In what may be a last-ditch effort to get lawmakers to move his bill, O’Malley said he is willing to delay the first installment of the tax increase to allow gas prices to settle down.
Just how much else remains to be done?
During last year’s 90-day session, lawmakers passed 707 bills, and this year’s output is not expected to be dramatically different. But as of Friday night, 59 bills and three resolutions had cleared both the House and Senate.
The only O’Malley initiative lawmakers have sent to his desk is the high-profile measure to legalize same-sex marriage — something legislative leaders wanted to get out of the way early so that the debate wouldn’t hold up other issues.
Asked to explain what has
become a predictable end-of-
session crush in Annapolis,
Del. Dereck E. Davis (D-Prince George’s) cited the many “very tough decisions” lawmakers face.
“People get locked into positions, and we seem to need deadlines to force compromise,” Davis said.
House and Senate budget
negotiators are starting the final week with some major differences in their tax and spending plans. An initial meeting Friday to start working toward some compromises was postponed.
Both plans honor O’Malley’s wish to continue funding education at record levels and to raise taxes rather than cut projected spending increases that outpace still-depressed state tax revenue.

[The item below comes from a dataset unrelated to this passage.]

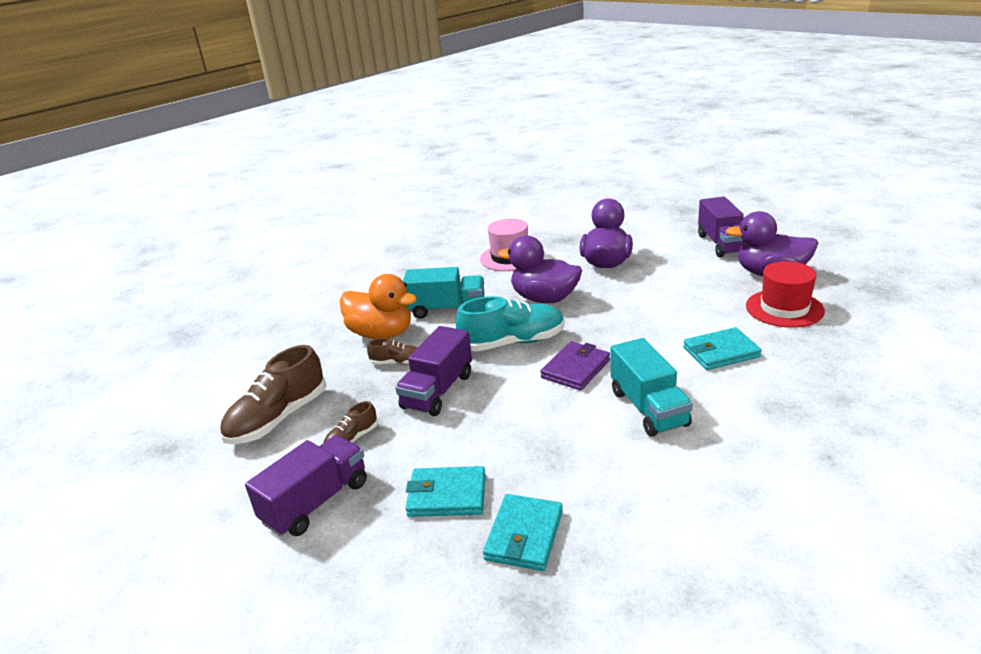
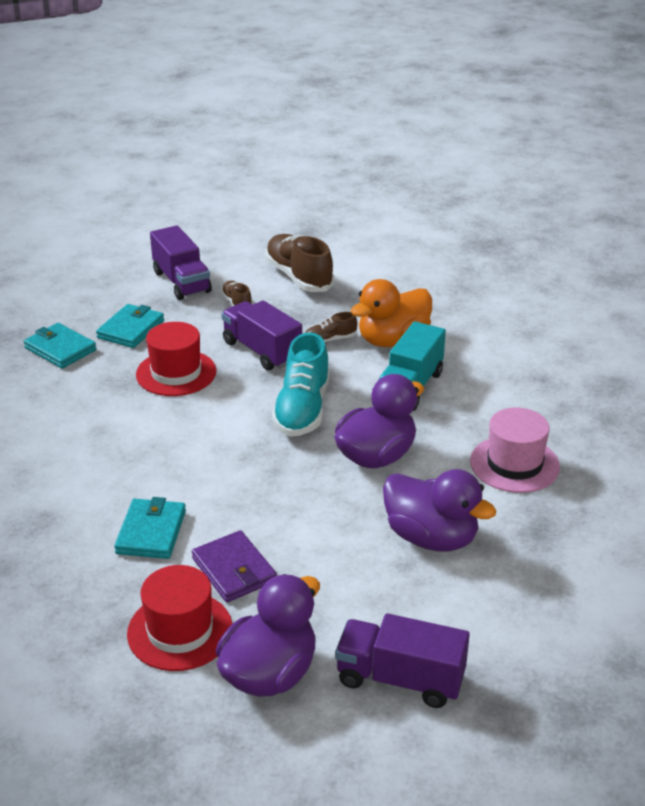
camera: 110 degrees right, 5 degrees up
(397, 362) = (330, 340): brown shoe -> brown shoe turned 45 degrees clockwise
(509, 426) = (176, 373): none -> red hat
(575, 369) = (219, 431): purple wallet -> purple wallet (234, 570)
(648, 408) = (120, 449): turquoise truck -> none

The Senate plan would collect most of its new revenue from
an across-the-board income tax increase; the House version would target the top fifth of state tax filers, or most of those earning more than $100,000.
The plans also differ in how quickly they shift part of the financial burden of teacher pensions from the state to counties — a long-festering issue in Annapolis that could be on the brink of resolution.
Under the state constitution, adopting a balanced operating budget is about the only thing lawmakers must do each year while in Annapolis.